After the release of two critically acclaimed EPs, Hilary Woods spent 2017 writing and recording songs on an eight-track in an abandoned flat she was living in at the time. Layering piano, synth, tape machine, field recordings, vocals, drone, unadorned beats, and old string instruments, these songs have led to her debut album Colt. Straddling the acoustic and electronic worlds, Colt is an intensely personal journey through grief, abandonment, and mutating love. Woods navigates this journey with a lyrical potency that cuts through stark piano, sensuous synth work, and textural acoustics, songs evoking both the anguish of their content and the ecstasy of their craft.

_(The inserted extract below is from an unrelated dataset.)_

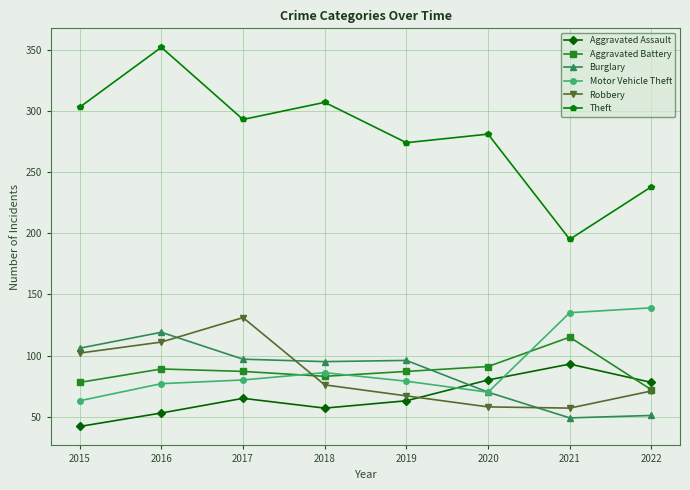

What is the value of the Burglary point at the 2nd from the left?

119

She sat down with DiS to guide us through her dark, mysterious record.
Inhaler
The first single taken off the record, ‘Inhaler’, explores longing and homesickness. Lyrically it’s about the presence of something that remains absent. I really enjoyed layering and experimenting with foreboding synth sounds on this one, and the planted piano chords kind of peg the entire track to the ground. I was walking around singing this vocal melody in my head for a long time before recording it. I recorded many versions of this before running with the one that landed on the record here.
Prodigal Dog
‘Prodigal Dog’ is a mutating, contorted love song written from a perspective gained in hindsight. In a way, it’s an exorcism of feelings steeped in loss and a purging of misplaced loyalty. This was the first track that I recorded at home for the record. The challenge was to find and create organic drums sounds; using layered brushes on snares and kick drums that both myself and James had programmed, we got there. Some of the string sound was achieved from bowing an electric guitar.
Take Him In
‘Take Him In’ is the track I currently feel closest to. It’s been a challenge to replicate this live, so I’ve recreated a version of it that embodies its essence whilst having to pick and choose the strands I’ll play on the piano. This track in some way reminds me of a piece of chant. An incantation of sorts addressed to an inner voice, an alternate lullaby set out to temper the mind. The repetition of close harmonies and single note synths create a trance-like hypnotism that touches on early music and drone.
Kith
‘Kith’ is a song about closing doors on a relationship, and realising the enormity of what is being left behind in favour of an inexplicable impulse driving one out into the unknown. The lyrics were there from the get-go and it grew very naturally. Producing this was a joy. James ran with the hairpin structure and brought lovely synths to the table. Together with textures layered underneath the guitar, multiple vocals, the single kick all the way thru and a field recording, this song is the only track on the record where guitar is the lead instrument, albeit there being plenty of subtle guitar work throughout.
Jesus Said
‘Jesus said’ is a pursuit of catharsis. A pursuit to abandon oneself, to escape the noise of the head and inhabit the body. The lyrics explore ideas of expectations not being met, of feeling let down. In structure, it’s almost like a spinning dervish – it builds and builds into a trance, yet one that goes from being dreamy to one that is earthbound, grounded and gets into the bones. The song has humour in it and is light in touch, it brings light to the record.
Sever
‘Sever’ is a palette cleanser. The shortest track on the record, it was also the track that I edited the most. I did a lot of experimentation with this one and it now stands as being completely unrecognisable from its earlier life form. It constantly changed shape as the process of making the record unfolded, I ended up stripping all synths away and bringing it back to its most sparse self, the hiss and warm hum of the tape machine left pretty audible.
Black Rainbow
‘Black Rainbow’ is a dreamy song that touches on death and rebirth. Lyrically it explores night-time as a time of transformation, of escape and magic from the cold light of day. It draws on the idea that some relationships can only exist at night, and never manage to survive outside of that context or cross over and translate into the reality of the day to day. This track embodies an underbelly of gothic surrealism, reminds me of a dystopian 50s dance hall.
Limbs
‘Limbs’ is the most personal track on the record. It was recorded early on and is also the youngest song in terms of writing. It consists primarily of voice and piano; I kept it spacious, the presence of silence within the track was important for me to maintain. I like playing this live, it surprises me; I’m still discovering hidden aspects of this song every time I play it. The lyrics touch on how the body never lies. It’s possibly my favourite song on the record.